> _Request_:
Return the passage of the court judgment between "[2]  The Ruling, made" and "Maple Ridge, B.C.", inclusive, copied word for word.

> _Reading text_:
++++

THE MINISTER OF NATIONAL REVENUE,

Respondent.

 

Appeal heard on October 12, 2017, at Vancouver, British Columbia

Before: The Honourable Justice B. Russell


Appearances:

 

Agent for the Appellant:

Daljit Dhanoa

Counsel for the Respondent:

Shannon Fenrich

 

JUDGMENT

  The Minister of National Revenue’s January 11, 2017 decision is varied by adding that also the Appellant engaged in 98 hours of insurable employment for Global Shake and Shingle Ltd. (GSS) in March 2011 and in 56 hours of insurable employment for GSS during the period May 8 – 21, 2011.

Signed at Toronto, Ontario this 31st day of May 2018.

“B. Russell”

Russell J.

 


Citation: 2018TCC101

Date: 20180531

Docket: 2017-1650(EI)

BETWEEN:

GURMIT SINGH SIDHU,

Appellant,

and

THE MINISTER OF NATIONAL REVENUE,

Respondent.

 


REASONS FOR JUDGMENT

Russell J.

Introduction:

[1]  These are reasons for judgment in the appeal brought by the Appellant pursuant to subsection 103(1) of the Employment Insurance Act (Canada) (EIA). He appeals a January 11, 2017 decision of the Respondent, made pursuant to subsection 93(3) of the EIA, which decision upheld the March 30, 2015 ruling of a CPP/EI Ruling officer respecting the Appellant (Ruling).

Background:

[2]  The Ruling, made per subsection 90(3) of the EIA, was that the Appellant had been engaged in insurable employment with the company Global Shake and Shingle Ltd. (GSS) during the period February 14, 2011 to February 27, 2011; but that he had not continued to be engaged by GSS during the following period of February 28, 2011 to May 20, 2011 (Further Period). The GSS worksite was a cedar shake and shingle sawmill located in or about Maple Ridge, B.C.

[3]  The term “insurable employment” is defined at paragraph 5(1)(a) of the EIA as including:

employment in Canada by one or more employers, under any express or implied contract of service or apprenticeship, written or oral, whether the earnings of the employed person are received from the employer or some other person...

[4]  Paragraphs 103(3)(a) and (d) of the EIA authorize this Court to decide an appeal from a decision of the Minister on a section 91 appeal of a ruling, as here, by vacating, confirming or varying the Minister’s decision, and giving reasons therefor that need not be in writing.

Pleadings:

[5]  The Appellant in his brief Notice of Appeal pleaded that during the Further Period he had worked with GSS as an employee and was paid on a regular basis, he did not have any profit sharing of the GSS business and he worked as a labourer.

++++

[Records from a data collection]
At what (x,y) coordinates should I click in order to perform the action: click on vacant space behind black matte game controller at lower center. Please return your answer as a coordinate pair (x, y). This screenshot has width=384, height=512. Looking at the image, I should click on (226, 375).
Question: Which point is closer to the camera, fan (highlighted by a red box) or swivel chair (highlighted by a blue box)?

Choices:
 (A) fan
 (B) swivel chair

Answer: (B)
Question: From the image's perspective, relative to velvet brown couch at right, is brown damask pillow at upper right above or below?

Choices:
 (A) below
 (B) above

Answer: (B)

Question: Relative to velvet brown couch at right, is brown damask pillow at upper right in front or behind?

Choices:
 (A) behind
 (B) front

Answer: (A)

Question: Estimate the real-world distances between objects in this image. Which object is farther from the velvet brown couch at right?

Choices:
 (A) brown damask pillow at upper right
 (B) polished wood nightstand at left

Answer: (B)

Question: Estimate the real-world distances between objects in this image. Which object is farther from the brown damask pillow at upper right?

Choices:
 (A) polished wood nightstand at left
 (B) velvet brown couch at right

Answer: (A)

++++

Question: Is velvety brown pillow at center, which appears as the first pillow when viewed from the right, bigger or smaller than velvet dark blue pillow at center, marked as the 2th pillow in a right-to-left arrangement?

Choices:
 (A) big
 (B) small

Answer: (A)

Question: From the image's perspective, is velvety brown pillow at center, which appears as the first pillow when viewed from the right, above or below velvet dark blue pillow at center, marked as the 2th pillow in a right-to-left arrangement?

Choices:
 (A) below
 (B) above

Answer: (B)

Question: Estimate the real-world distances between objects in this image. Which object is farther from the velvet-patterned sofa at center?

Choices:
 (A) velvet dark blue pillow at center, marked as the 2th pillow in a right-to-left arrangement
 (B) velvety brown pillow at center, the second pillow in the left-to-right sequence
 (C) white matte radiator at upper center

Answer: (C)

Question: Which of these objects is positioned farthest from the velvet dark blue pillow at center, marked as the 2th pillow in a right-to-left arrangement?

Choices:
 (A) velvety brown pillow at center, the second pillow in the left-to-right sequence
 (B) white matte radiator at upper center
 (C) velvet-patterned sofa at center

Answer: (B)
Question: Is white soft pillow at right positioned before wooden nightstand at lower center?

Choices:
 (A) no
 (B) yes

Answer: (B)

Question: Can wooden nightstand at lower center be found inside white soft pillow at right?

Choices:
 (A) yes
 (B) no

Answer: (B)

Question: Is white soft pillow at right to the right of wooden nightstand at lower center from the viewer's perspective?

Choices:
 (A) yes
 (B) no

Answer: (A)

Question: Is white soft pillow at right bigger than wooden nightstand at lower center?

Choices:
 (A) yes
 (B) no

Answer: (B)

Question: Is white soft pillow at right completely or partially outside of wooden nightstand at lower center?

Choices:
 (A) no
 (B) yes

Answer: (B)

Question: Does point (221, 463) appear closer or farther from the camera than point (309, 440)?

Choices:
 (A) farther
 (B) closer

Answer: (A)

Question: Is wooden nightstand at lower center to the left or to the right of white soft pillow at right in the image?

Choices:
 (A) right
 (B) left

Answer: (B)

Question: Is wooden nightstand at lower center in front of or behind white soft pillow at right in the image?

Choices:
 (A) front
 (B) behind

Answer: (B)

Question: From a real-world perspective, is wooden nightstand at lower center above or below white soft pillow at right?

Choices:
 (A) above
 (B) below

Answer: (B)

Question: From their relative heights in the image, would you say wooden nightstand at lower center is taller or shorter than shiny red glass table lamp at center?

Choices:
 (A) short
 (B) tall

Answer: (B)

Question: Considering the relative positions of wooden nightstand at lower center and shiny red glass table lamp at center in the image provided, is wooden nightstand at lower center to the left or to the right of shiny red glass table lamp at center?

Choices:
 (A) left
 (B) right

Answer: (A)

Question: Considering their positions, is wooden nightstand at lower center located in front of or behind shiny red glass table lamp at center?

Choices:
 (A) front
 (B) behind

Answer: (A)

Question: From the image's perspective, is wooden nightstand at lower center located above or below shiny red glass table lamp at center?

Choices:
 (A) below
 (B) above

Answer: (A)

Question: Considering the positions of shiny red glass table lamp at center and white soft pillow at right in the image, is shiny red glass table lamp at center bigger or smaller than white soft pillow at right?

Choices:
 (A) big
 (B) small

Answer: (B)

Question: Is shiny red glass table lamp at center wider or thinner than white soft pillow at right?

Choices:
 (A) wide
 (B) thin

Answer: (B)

++++

> _Result_:
[2]  The Ruling, made per subsection 90(3) of the EIA, was that the Appellant had been engaged in insurable employment with the company Global Shake and Shingle Ltd. (GSS) during the period February 14, 2011 to February 27, 2011; but that he had not continued to be engaged by GSS during the following period of February 28, 2011 to May 20, 2011 (Further Period). The GSS worksite was a cedar shake and shingle sawmill located in or about Maple Ridge, B.C.